== Work to complete ==
Copy out the text read from every page in the material below, line for line and unchanged, and leave the pictures out of your answer.

------ Given information

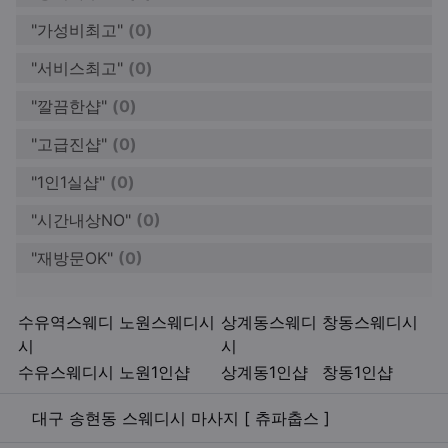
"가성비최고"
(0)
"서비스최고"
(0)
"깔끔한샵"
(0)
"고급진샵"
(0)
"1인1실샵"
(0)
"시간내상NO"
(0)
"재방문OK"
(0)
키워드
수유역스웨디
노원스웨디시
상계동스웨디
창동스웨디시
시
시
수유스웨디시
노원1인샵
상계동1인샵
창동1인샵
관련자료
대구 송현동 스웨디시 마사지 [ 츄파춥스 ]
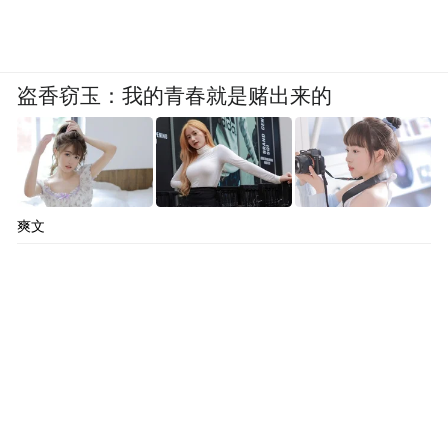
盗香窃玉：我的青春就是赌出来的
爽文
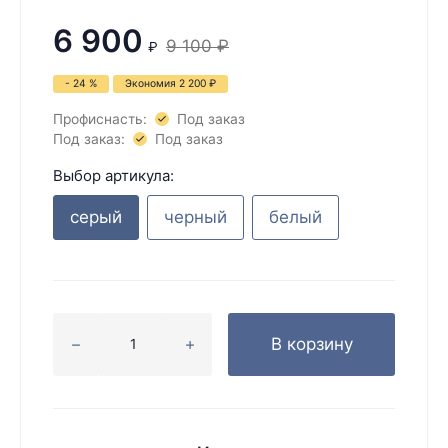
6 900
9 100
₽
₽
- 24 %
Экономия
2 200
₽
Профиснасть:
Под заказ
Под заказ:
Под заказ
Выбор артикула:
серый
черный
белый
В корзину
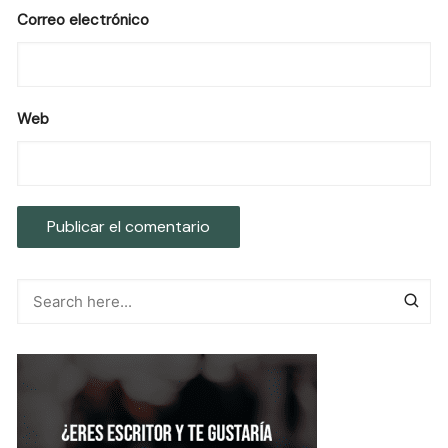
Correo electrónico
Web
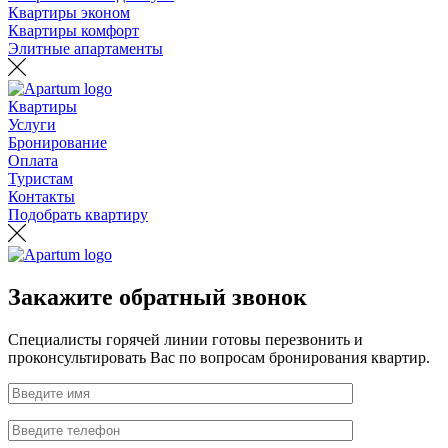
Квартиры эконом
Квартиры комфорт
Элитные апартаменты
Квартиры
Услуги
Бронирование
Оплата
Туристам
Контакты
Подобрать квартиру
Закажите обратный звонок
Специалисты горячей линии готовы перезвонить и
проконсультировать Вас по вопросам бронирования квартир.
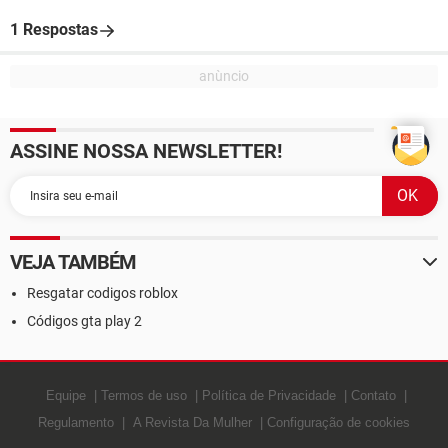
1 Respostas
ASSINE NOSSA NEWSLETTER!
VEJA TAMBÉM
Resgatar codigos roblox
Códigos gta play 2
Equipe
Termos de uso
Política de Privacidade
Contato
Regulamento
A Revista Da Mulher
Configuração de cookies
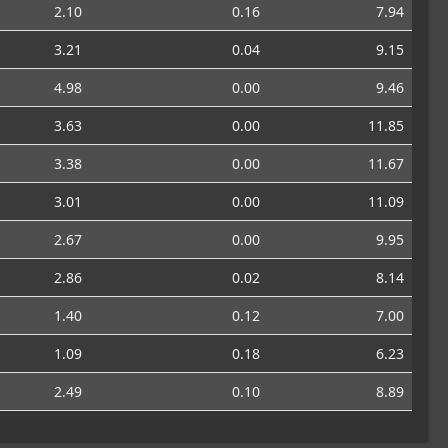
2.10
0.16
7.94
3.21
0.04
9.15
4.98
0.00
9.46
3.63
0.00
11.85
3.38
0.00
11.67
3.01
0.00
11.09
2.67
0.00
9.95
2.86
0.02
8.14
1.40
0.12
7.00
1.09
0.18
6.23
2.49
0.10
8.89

------------

== Task response ==
"가성비최고"
(0)
"서비스최고"
(0)
"깔끔한샵"
(0)
"고급진샵"
(0)
"1인1실샵"
(0)
"시간내상NO"
(0)
"재방문OK"
(0)
키워드
수유역스웨디
노원스웨디시
상계동스웨디
창동스웨디시
시
시
수유스웨디시
노원1인샵
상계동1인샵
창동1인샵
관련자료
대구 송현동 스웨디시 마사지 [ 츄파춥스 ]
盗香窃玉：我的青春就是赌出来的
爽文
6 900
9 100
₽
₽
- 24 %
Экономия
2 200
₽
Профиснасть:
Под заказ
Под заказ:
Под заказ
Выбор артикула:
серый
черный
белый
В корзину
Correo electrónico
Web
Квартиры эконом
Квартиры комфорт
Элитные апартаменты
Квартиры
Услуги
Бронирование
Оплата
Туристам
Контакты
Подобрать квартиру
Закажите обратный звонок
Специалисты горячей линии готовы перезвонить и
проконсультировать Вас по вопросам бронирования квартир.
1 Respostas
ASSINE NOSSA NEWSLETTER!
VEJA TAMBÉM
Resgatar codigos roblox
Códigos gta play 2
Equipe
Termos de uso
Política de Privacidade
Contato
Regulamento
A Revista Da Mulher
Configuração de cookies
2.10
0.16
7.94
3.21
0.04
9.15
4.98
0.00
9.46
3.63
0.00
11.85
3.38
0.00
11.67
3.01
0.00
11.09
2.67
0.00
9.95
2.86
0.02
8.14
1.40
0.12
7.00
1.09
0.18
6.23
2.49
0.10
8.89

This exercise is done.